» **Text under study**
···
Bay Area woman busted on charges she cyberstalked Kris Jenner

A Bay Area nurse’s assistant from Newark was arrested Thursday on federal stalking and computer hacking charges. 36-year-old Christina Elizabeth Bankston is said to have harassed TV personality “Kris Jenner and associates” according to a Department of Justice news release.

This case is under investigation by the FBI. Bankston was arrested at her home by FBI special agents.  Her arrest was pursuant to a 15-count indictment returned by a federal grand jury on July 26 and was unsealed today. She’s scheduled to make her first appearance at United States District Court in Oakland on Friday.

“This defendant is charged with stalking her victims over six months,” said United States Attorney Eileen M. Decker.  The victims include Jenner, members of her family and two assistants.

“The defendant’s criminal conduct included hacking personal accounts, impersonating her victims, extortion, and ‘swatting.’ This case illustrates that stalking is a very serious criminal offense. Such conduct can put lives in danger, cause considerable stress and anxiety to victims, and consume considerable law enforcement resources to respond to the false emergency calls. We take seriously the defendant's reckless and outrageous electronic intrusion into the private lives of the victims, and will prosecute such conduct to the fullest extent of the law,” Decker continued.

Bankston is alleged to have sent a mass amount of text messages, emails and harassing phone calls.

“The defendant in this case went to great lengths to stalk and even impersonate her victims to concoct disturbing scenarios that could have put lives in danger,” said Deirdre Fike, the Assistant Director in Charge of the FBI’s Los Angeles Field Office.  “The violations alleged are egregious and the criminal charges should serve as a warning to anyone contemplating similar behavior targeting victims, whether they are celebrities or not.”
···
» **Work item A**
According to the article, where and when is Bankston set to make her first court appearance?
» **Work item B**
Quote the part of the article that opens with the words containing "This case is" and closes with "Oakland on Friday.".
Work from the article alone.

» **Information supplied**
···
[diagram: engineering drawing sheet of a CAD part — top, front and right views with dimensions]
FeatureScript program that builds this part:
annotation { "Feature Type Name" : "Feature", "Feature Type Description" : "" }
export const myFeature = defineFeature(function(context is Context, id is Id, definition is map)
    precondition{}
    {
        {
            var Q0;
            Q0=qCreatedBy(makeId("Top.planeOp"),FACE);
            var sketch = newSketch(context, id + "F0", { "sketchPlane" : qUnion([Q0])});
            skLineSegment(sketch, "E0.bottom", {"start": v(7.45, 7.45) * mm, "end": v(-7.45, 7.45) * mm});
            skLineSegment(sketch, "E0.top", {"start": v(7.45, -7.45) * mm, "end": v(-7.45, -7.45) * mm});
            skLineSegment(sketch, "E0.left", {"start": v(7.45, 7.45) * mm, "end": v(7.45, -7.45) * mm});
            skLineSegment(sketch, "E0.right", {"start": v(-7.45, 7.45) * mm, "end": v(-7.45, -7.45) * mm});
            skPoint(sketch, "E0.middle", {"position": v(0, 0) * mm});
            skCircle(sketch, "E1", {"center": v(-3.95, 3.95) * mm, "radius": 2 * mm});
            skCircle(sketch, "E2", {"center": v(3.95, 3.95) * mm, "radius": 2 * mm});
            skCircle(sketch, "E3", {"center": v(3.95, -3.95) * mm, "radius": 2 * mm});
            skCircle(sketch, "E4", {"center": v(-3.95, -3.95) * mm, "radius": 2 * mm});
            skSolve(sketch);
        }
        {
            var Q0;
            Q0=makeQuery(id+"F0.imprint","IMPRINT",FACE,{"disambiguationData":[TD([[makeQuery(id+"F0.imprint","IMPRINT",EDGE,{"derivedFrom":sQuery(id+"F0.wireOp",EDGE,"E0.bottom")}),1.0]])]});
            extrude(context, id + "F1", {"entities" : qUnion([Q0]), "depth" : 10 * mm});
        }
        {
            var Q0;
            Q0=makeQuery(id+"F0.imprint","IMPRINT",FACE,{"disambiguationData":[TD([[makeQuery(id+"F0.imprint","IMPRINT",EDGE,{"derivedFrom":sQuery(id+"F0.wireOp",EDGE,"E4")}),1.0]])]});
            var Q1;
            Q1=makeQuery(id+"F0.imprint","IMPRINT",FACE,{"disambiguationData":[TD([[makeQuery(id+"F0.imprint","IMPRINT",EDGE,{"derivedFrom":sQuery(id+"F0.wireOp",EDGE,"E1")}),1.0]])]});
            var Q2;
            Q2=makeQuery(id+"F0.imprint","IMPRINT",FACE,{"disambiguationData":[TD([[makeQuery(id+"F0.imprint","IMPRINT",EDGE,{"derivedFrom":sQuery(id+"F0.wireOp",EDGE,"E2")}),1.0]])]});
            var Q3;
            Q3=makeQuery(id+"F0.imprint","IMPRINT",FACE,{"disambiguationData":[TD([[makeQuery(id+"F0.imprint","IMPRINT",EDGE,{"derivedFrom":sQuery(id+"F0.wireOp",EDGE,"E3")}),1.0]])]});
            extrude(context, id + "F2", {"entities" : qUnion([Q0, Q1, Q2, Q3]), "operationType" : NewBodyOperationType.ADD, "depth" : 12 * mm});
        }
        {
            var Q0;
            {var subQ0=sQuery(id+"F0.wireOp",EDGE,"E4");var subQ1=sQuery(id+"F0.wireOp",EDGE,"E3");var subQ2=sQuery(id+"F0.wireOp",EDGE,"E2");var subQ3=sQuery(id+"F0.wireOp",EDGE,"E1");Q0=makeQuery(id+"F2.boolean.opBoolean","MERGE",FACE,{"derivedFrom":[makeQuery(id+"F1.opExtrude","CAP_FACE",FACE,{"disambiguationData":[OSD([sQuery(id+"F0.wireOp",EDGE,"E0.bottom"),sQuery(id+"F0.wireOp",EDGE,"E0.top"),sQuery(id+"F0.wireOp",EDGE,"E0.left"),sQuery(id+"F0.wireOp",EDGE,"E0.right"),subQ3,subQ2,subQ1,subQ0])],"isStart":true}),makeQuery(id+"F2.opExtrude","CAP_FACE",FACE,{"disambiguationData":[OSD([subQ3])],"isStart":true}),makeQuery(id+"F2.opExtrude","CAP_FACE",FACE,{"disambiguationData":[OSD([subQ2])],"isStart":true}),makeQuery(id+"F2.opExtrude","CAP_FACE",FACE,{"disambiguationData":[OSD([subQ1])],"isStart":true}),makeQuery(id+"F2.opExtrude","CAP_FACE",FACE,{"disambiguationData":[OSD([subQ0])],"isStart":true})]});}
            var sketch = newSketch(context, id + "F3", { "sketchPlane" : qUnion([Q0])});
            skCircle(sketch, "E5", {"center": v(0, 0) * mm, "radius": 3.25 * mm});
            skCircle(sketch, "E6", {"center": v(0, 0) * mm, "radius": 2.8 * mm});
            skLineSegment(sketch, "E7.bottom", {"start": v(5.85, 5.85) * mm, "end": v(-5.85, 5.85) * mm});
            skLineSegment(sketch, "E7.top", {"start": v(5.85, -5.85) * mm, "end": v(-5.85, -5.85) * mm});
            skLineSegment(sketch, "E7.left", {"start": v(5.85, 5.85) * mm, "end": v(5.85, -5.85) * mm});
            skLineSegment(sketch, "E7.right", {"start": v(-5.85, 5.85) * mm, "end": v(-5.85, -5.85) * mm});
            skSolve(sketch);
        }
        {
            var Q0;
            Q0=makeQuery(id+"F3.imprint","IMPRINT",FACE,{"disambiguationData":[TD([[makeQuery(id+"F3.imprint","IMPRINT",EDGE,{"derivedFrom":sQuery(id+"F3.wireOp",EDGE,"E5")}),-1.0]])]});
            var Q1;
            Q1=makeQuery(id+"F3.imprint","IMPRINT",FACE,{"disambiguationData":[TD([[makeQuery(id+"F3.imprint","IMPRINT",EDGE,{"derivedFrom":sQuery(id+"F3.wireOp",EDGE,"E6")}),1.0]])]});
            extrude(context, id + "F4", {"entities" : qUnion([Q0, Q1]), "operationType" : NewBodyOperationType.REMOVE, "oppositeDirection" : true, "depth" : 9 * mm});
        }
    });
···
» **Your response A**
At United States District Court in Oakland on Friday.

» **Your response B**
This case is under investigation by the FBI. Bankston was arrested at her home by FBI special agents.  Her arrest was pursuant to a 15-count indictment returned by a federal grand jury on July 26 and was unsealed today. She’s scheduled to make her first appearance at United States District Court in Oakland on Friday.